→ RIGHE DI DATI
○ ○ ○
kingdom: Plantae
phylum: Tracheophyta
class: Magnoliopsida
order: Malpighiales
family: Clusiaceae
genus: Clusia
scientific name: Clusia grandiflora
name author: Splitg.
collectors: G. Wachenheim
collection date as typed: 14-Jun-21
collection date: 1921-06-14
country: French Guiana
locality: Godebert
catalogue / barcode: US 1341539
○ ○ ○
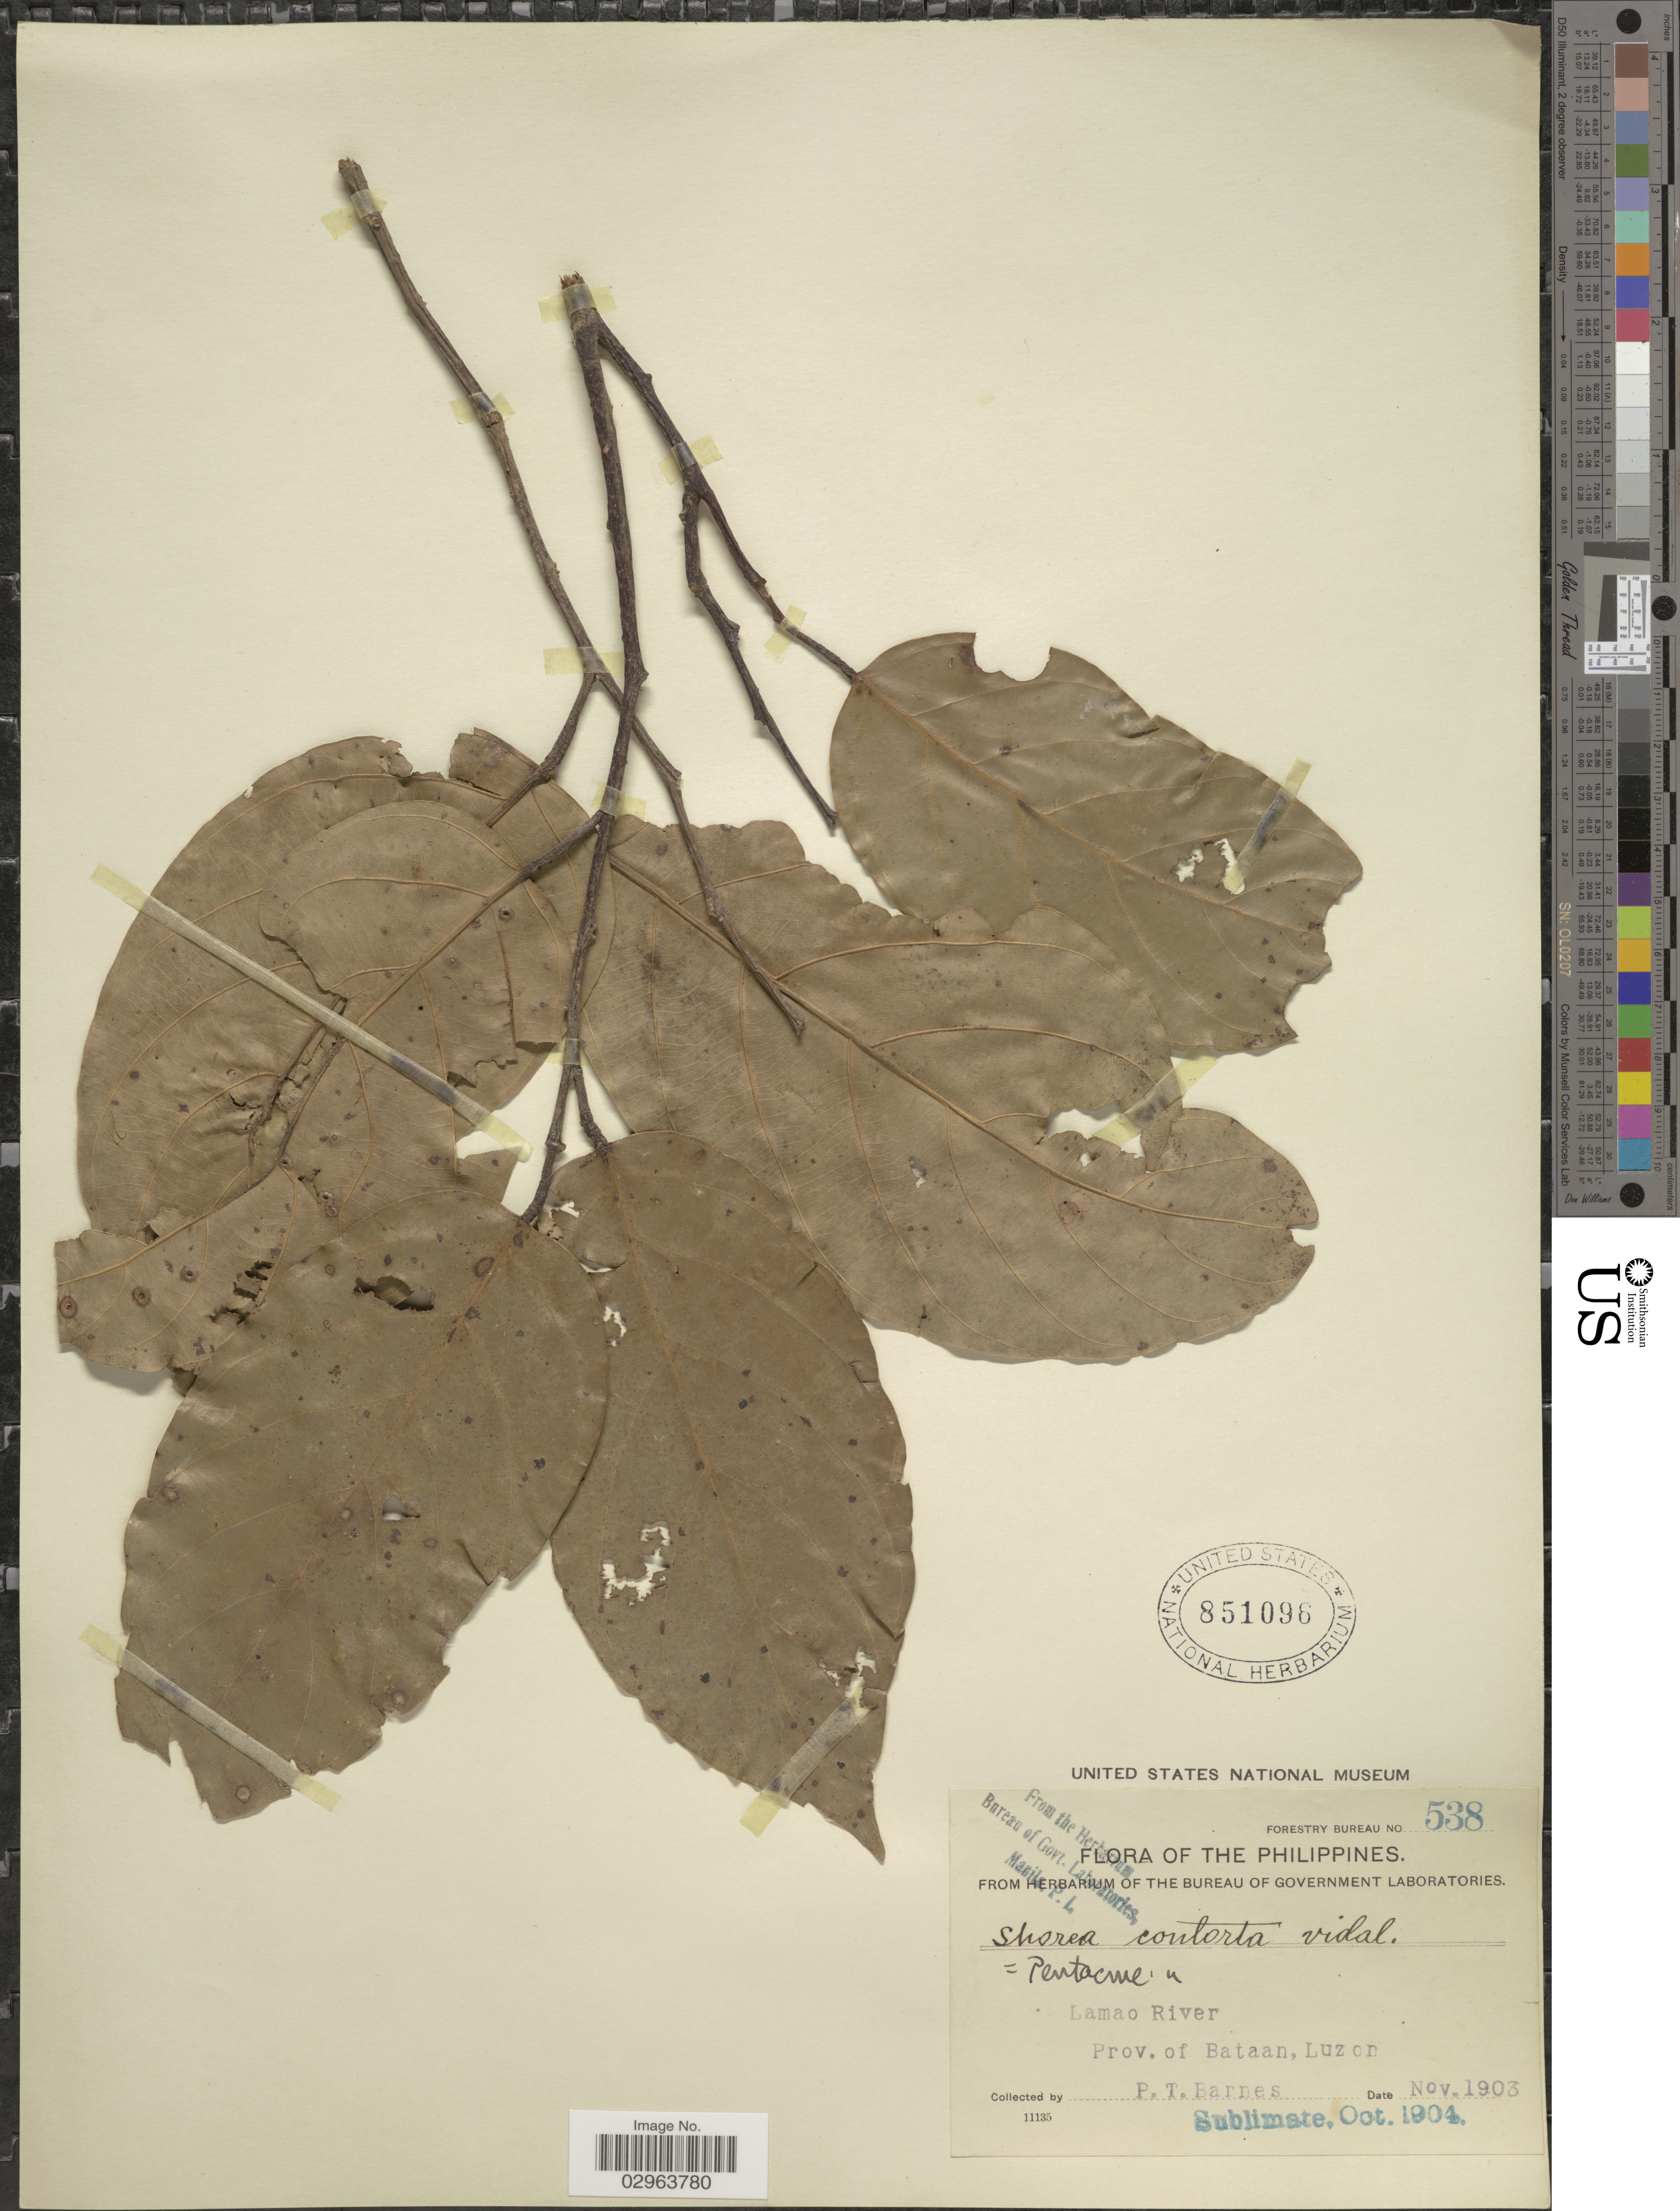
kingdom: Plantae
○ ○ ○
→ COMPITO RICHIESTO
Modifica il tratto di righe che va da quella contenente "phylum: Tracheophyta" fino a quella contenente "locality: Godebert", entrambe incluse, sostituendo "country" con "nation" senza cambiare nient'altro. Riporta soltanto queste righe.

→ RISULTATO CORRETTO
phylum: Tracheophyta
class: Magnoliopsida
order: Malpighiales
family: Clusiaceae
genus: Clusia
scientific name: Clusia grandiflora
name author: Splitg.
collectors: G. Wachenheim
collection date as typed: 14-Jun-21
collection date: 1921-06-14
nation: French Guiana
locality: Godebert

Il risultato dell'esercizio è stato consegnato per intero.